Walter Van Tilburg Clark's novel Track of the Cat is something of a cult work, and apparently director William A. Wellman thought he could translate some of its essence into a tense western featuring one of the most dysfunctional families of the fifties, a decade that saw its fair share of such things on the big screen as if wondering how strong such units were in the days of Eisenhower. Although the Bridges don't resort to killing each other, their poisonous relationships are summed up in the symbolic cat of the title which proves them unworthy of each other's love and of nature's respect.
The cat is essentially nature turning against them, and perhaps their society in general if you wish to carry the metaphor to strain towards breaking point. Curiously, the Joe Sam character, who should by all accounts should be to some extent allied to the panther, never gets his own back after the abuse he suffers at the hands of the white folks, and even more curiously, he played by the grown up Alfalfa from the Our Gang comedies under a terrible old age makeup job that makes him resemble Freddy Krueger in a white wig. But no matter, as there is enough subtextual turmoil to go around.

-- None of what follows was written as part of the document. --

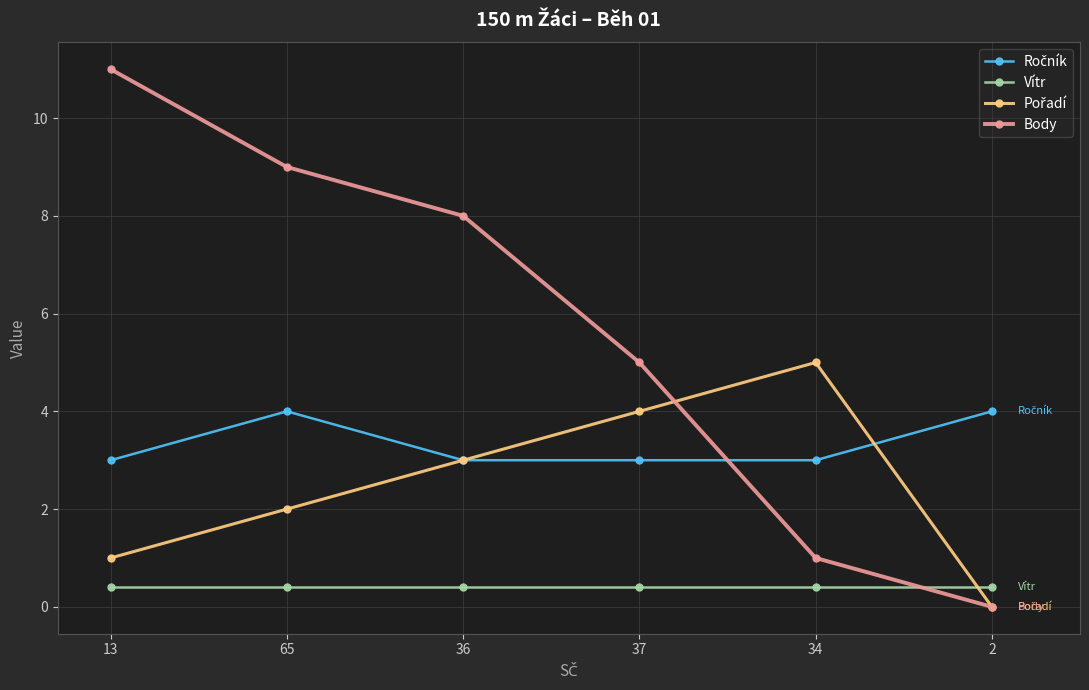

True or false: Body has more than 2 points higher than both neighbors.

False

The main bone of contention, aside from the killer moggy which we never see (even in the scenes it appears in), is that the youngest son, Harold (Tab Hunter) is planning to marry his sweetheart Gwen (Diana Lynn) much against the wishes of his hatchet-faced mother (Beulah Bondi), ostensibly for reasons like she is two years older and sexually promiscuous, but actually because Mrs Bridges does not want to be left alone in her old age. She has persuaded her two eldest sons, Curtis and Arthur (William Hopper), to stay along with their old maid sister Grace (Teresa Wright looking thirty years older than she did in Shadow of a Doubt), but with a certain cat around, the situation becomes more pressing.
Mainly this is down to the fact that when Arthur and Curtis are out in the wilds of the mountains Arthur is surprised by the panther and killed by it. An enraged Curtis puts the body on his horse and gets the animal to return home while he hunts down whatever killed his brother - it is built up in our minds to such an extent that it could be some vengeful spirit out there, as if from a horror movie. Meanwhile, the bickering back at the farmhouse intensifies as the other characters drive each other up the wall in Mrs Bridges' efforts to keep her brood together, something that the elements, the flora and fauna and Gwen seem to have more sway over. Claustrophobic even when the characters are outside, what really sabotages Track of the Cat is its acres of deadly serious dialogue which make the film mistake heavyhandedness for gravity. It's visually interesting for being as close to black and white as a colour film could be, but otherwise hard going. Music by Roy Webb.